だいぶ前だが、厚生労働省の審議会で、ある委員が医療費の自己負担引き上げに反対するのを聞いた。
「××(国名が入る)では、自己負担が5割だそうじゃないですか。5割なんて、2人で保険をするようなものですよ。あまりに自己負担が高い保険は、保険とはいえない!」
自己負担が原則、3割の日本はさしずめ、3人で保険をしているといったところか…。
民間の医療保険は、サラリーマンの自己負担が上がり始めたころから好調だという。最近の流行は、日帰り入院など、短期の入院からカバーし、給付が生涯、続くタイプだろうか。

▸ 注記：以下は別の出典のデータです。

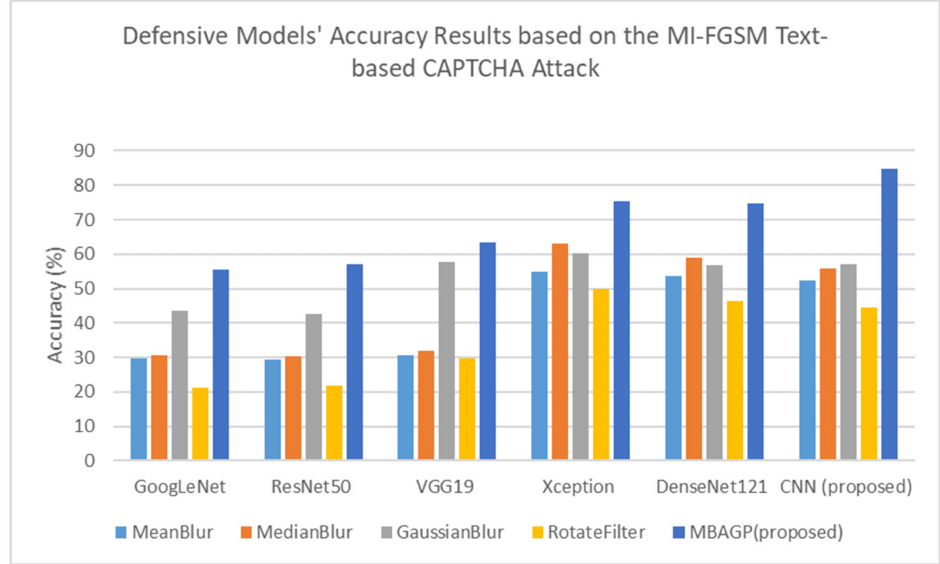
Figure 21. Comparison results of the testing accuracies obtained by the defense models, based on the MI-FGSM text-based CAPTCHA attack, in terms of the proposed MBAGP-CNN model.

短期入院をカバーするタイプが増えているのは、商品が医療の動向に合わせて開発されているからだろう。厚生労働省は医療費を減らすため、入院日数の短縮化を打ち出している。平成17年の平均入院日数は一般病床で約20日。ほぼ10年前より13日も短い。
医療技術が上がったのが大きいが、入院日数が延びると、病院側も診療報酬が減って経営にかかわる。都内のある病院の事務職員は「以前は患者さんから『保険が下りるよう、退院を1日延ばしてほしい』なんて言われることもありましたが、もうそんなこと、できる時代ではなくなりました」という。
入院日数に限らず、公的医療制度がこう頻繁に変わるなら、受け皿にする民間医療保険も、生命保険のように定期的に見直した方がいいかもしれない。
来年には75歳以上の公的医療保険がスタートし、「終末期は在宅で」という流れになりそうだ。最期を自宅で迎えられるなら、幸せだろう。でも、それなら、民間保険は入院給付が生涯続くタイプより、在宅療養に手厚い方が役立つかも…。制度変更のたびに新聞広告やチラシを見て、民間保険の給付を足そうかと思い悩むのは、国と保険会社の思うツボなんだろうか。